Purple bacteria, which are frequently found in oxygen-poor aquatic habitats and are frequently utilized as models for investigations of photosynthetic light-harvesting, were the focus of this study for the MIT team.

In order for that antenna to work, you need long-distance energy transduction. Our key finding is that the disordered organization of the light-harvesting proteins enhances the efficiency of that long-distance energy transduction.

Gabriela Schlau-Cohen

Captured photons move via light-harvesting complexes made of proteins and light-absorbing pigments like chlorophyll inside these cells. Scientists have been able to examine how energy transfers inside of a single one of these proteins using ultrafast spectroscopy, a method that makes use of incredibly brief laser pulses to probe activities that take place on timeframes of femtoseconds to nanoseconds.

However, because it necessitates carefully arranging several proteins, analyzing how energy is transferred between these proteins has proven to be far more difficult.

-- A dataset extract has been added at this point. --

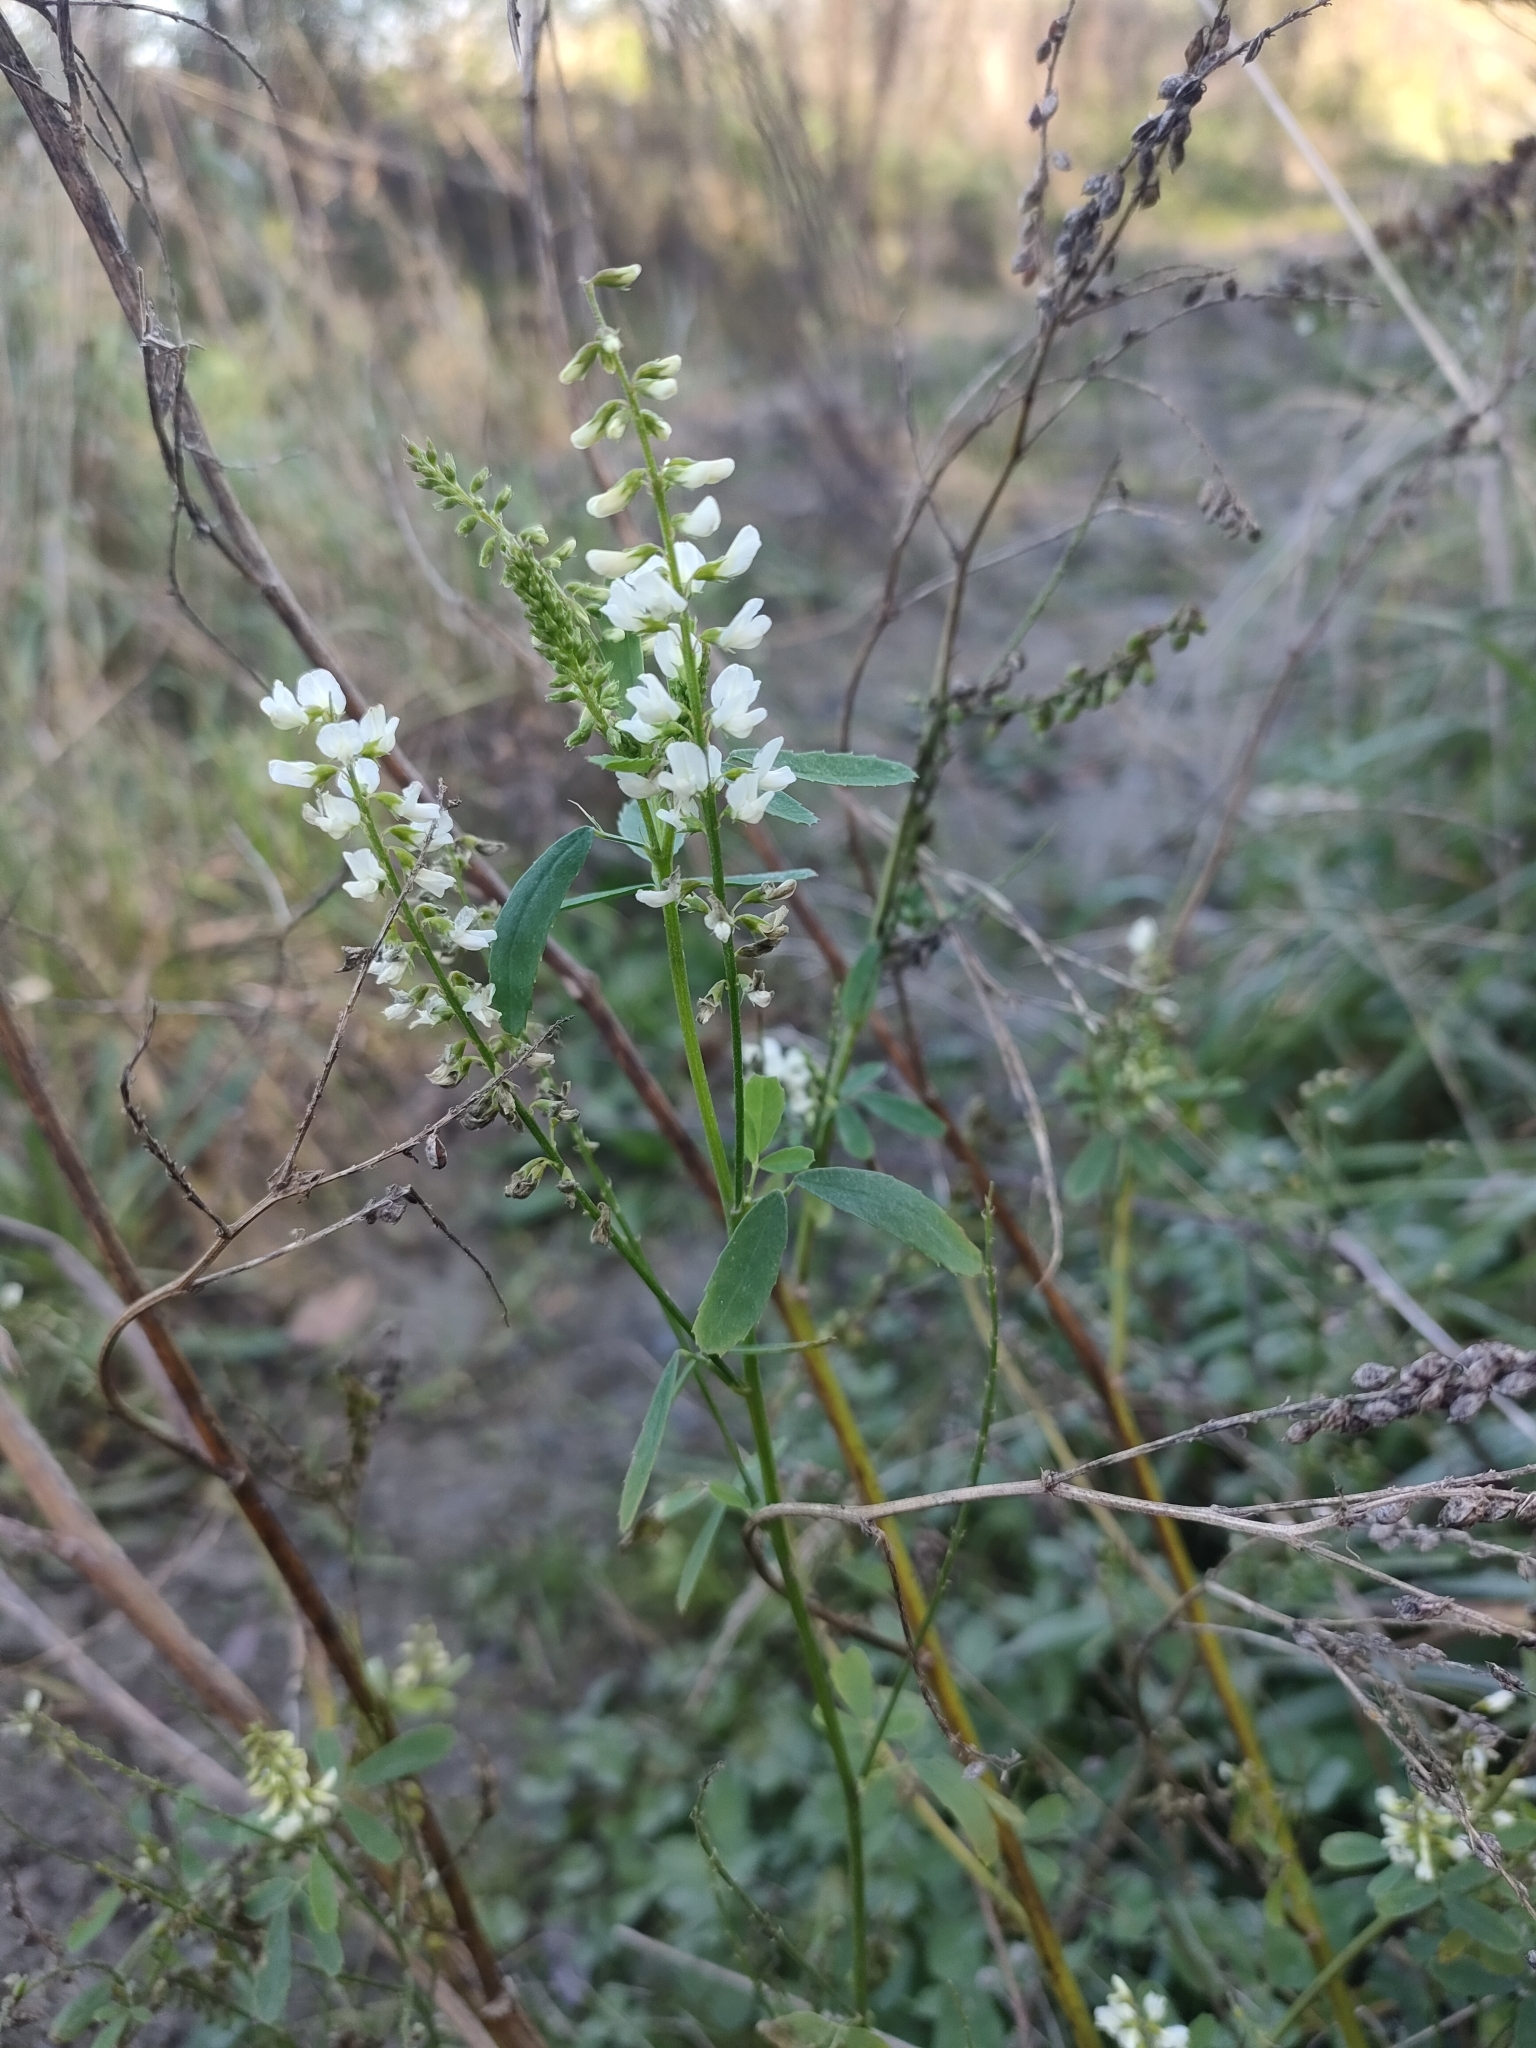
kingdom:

The MIT researchers built synthetic nanoscale membranes with a composition comparable to that of naturally occurring cell membranes in order to construct an experimental setup where they could evaluate how energy transfers between two proteins. They were able to regulate the distance between two proteins implanted within these membranes, also known as nanodiscs, by adjusting the size of the disks.

For this study, the researchers embedded two versions of the primary light-harvesting protein found in purple bacteria, known as LH2 and LH3, into their nanodiscs. LH2 is the protein that is present during normal light conditions, and LH3 is a variant that is usually expressed only during low light conditions.

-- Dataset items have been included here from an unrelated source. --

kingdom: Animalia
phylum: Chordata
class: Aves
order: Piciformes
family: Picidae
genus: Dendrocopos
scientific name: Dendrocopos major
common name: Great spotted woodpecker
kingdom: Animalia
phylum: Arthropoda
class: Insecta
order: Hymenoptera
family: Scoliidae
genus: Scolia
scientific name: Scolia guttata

Using the cryo-electron microscope at the MIT.nano facility, the researchers could image their membrane-embedded proteins and show that they were positioned at distances similar to those seen in the native membrane. They were also able to measure the distances between the light-harvesting proteins, which were on the scale of 2.5 to 3 nanometers.

Disordered is better

The energy transfer between LH2 and LH3 can be seen by using ultrafast spectroscopy since they both absorb light at a slightly different wavelength. The scientists discovered that a photon of energy needs approximately 6 picoseconds to travel between two proteins that are near to one another. For proteins farther apart, the transfer takes up to 15 picoseconds.

Faster travel equals more effective energy transfer since more energy is lost during the transfer the longer the journey lasts.

“When a photon gets absorbed, you only have so long before that energy gets lost through unwanted processes such as nonradiative decay, so the faster it can get converted, the more efficient it will be,” Schlau-Cohen says.

Additionally, the scientists discovered that proteins grouped in lattice patterns displayed less effective energy transfer than proteins put in randomly structured structures, which is how they are typically arranged in living cells.

“Ordered organization is actually less efficient than the disordered organization of biology, which we think is really interesting because biology tends to be disordered. This finding tells us that that may not just be an inevitable downside of biology, but organisms may have evolved to take advantage of it,” Schlau-Cohen says.

The researchers intend to investigate energy transfer between other proteins, such as the transfer between proteins of the antenna and proteins of the reaction center, now that they have created the ability to monitor inter-protein energy transfer. In addition, they want to investigate how antenna proteins in organisms other than purple bacteria, such green plants, transfer energy.